Zane swatted a hand in her direction, not even looking. A wave of pure, unfocused kinetic force, a tantrum of raw power, erupted from his palm. Anya was thrown sideways, her controlled grace dissolving into a clumsy tumble as she slammed against the canyon wall.
The Nomads, professionals who had survived the worst the wastes and the enclaves could throw at them, were being dismantled. Not with tactics. Not with skill. With contempt.
Zane took another step, his focus absolute, a predator who had finally cornered his true prey.
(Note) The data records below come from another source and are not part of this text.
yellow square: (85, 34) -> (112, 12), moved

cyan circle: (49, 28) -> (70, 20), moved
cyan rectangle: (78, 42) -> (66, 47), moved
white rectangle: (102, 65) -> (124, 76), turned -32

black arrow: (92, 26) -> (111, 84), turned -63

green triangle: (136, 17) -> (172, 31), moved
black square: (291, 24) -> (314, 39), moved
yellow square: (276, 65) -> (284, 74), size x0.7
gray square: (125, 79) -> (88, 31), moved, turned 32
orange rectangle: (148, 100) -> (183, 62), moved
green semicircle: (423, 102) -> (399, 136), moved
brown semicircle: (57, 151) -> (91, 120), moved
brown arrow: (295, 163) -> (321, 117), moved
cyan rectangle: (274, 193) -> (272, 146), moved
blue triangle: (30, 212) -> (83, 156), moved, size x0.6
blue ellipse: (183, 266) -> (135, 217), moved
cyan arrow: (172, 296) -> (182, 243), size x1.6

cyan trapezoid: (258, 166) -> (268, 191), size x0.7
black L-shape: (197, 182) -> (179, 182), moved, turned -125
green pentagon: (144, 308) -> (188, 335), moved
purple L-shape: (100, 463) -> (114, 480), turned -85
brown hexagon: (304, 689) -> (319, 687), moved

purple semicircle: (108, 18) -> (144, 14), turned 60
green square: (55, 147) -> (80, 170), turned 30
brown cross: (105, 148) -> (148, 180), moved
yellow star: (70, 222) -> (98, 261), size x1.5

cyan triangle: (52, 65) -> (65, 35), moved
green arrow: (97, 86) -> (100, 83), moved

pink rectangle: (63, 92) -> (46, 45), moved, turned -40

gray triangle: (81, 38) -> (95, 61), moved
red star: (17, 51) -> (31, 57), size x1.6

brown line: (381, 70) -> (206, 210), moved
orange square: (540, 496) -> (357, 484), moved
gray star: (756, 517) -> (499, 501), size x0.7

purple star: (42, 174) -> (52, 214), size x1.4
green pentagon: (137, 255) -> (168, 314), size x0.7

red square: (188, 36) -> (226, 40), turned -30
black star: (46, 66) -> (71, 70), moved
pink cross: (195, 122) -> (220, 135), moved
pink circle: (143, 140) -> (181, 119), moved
Kael moved. The Hound in his soul snarled, a primal urge to meet this overwhelming force with its own. The Scuttler chittered, a frantic search for an escape that didn't exist. He pushed them both down. He wasn't a beast. He was the zookeeper. He was the technician, and he was looking at a machine that had been deliberately, beautifully, and horrifyingly pushed past every conceivable safety limit.
He stomped. Not an attack. A reposition. The [Shockwave Step] launched him backwards, a controlled, explosive dodge that put another twenty feet of distance between them. He needed space. He needed time. He needed to understand the nature of this new monster.
Zane laughed, a horrible, grating sound. "Running, Scuttler? There's nowhere to run."
He charged. Kael felt the raw, unrefined power of the Stonetusk Boar, a ghost of the boy Zane had been, now amplified into a force of geological devastation. The ground trembled with each step.
Kael met the charge not with his own force, but with the Warden's. The [Kinetic Rebound Armor] bloomed over his skin, a liquid-mercury sheen of impossible physics. Zane's fist, wreathed in the red-black energy of the Berserker Module, slammed into his chest.
The impact was not a blow. It was a heresy.
Kael felt the chaotic, screaming energy of the module wash over his own, carefully balanced synthesis. It wasn't just kinetic force. It was pain. It was rage. It was the agony of a Frame being burned alive. The harmonious hum of his own power stuttered, the Hound and the Tortoise recoiling from the raw, septic touch of the corrupted Aethel. He was thrown back, not by the force, but by the sheer wrongness of it. He skidded across the hard-packed clay, the armor holding but his own soul feeling scoured, tainted.
He looked up, and he saw the flaw. Zane's movements were impossibly fast, impossibly strong, but they were clumsy. He was a child swinging a sun. The power was not his. He was not guiding it. He was a passenger, a screaming, furious passenger in a machine he could not steer. The Berserker Module was not an enhancement. It was a parasite that had eaten its host and was now wearing his skin.
Zane roared in triumph, raising his arms to deliver a final, crushing blow. In that moment of arrogant triumph, he was a perfect echo of the man he had been in the tomb of the Glass Weaver. A fool about to be consumed by a power he had craved but fundamentally misunderstood.
And Kael, the quiet technician, the boy who had become an architect of impossible things, saw the schematic. He saw the overloaded circuits, the catastrophic feedback loop waiting for a trigger. Zane wasn't the weapon. The module was. And it was aimed at both of them.
Kael didn't get up. He didn't try to meet the blow. He planted a hand on the ground, and as Zane brought his fists down in a final, world-breaking arc, Kael stomped. Not to dodge. Not to attack.
He initiated a system crash. The brutal, one-on-one duel had begun.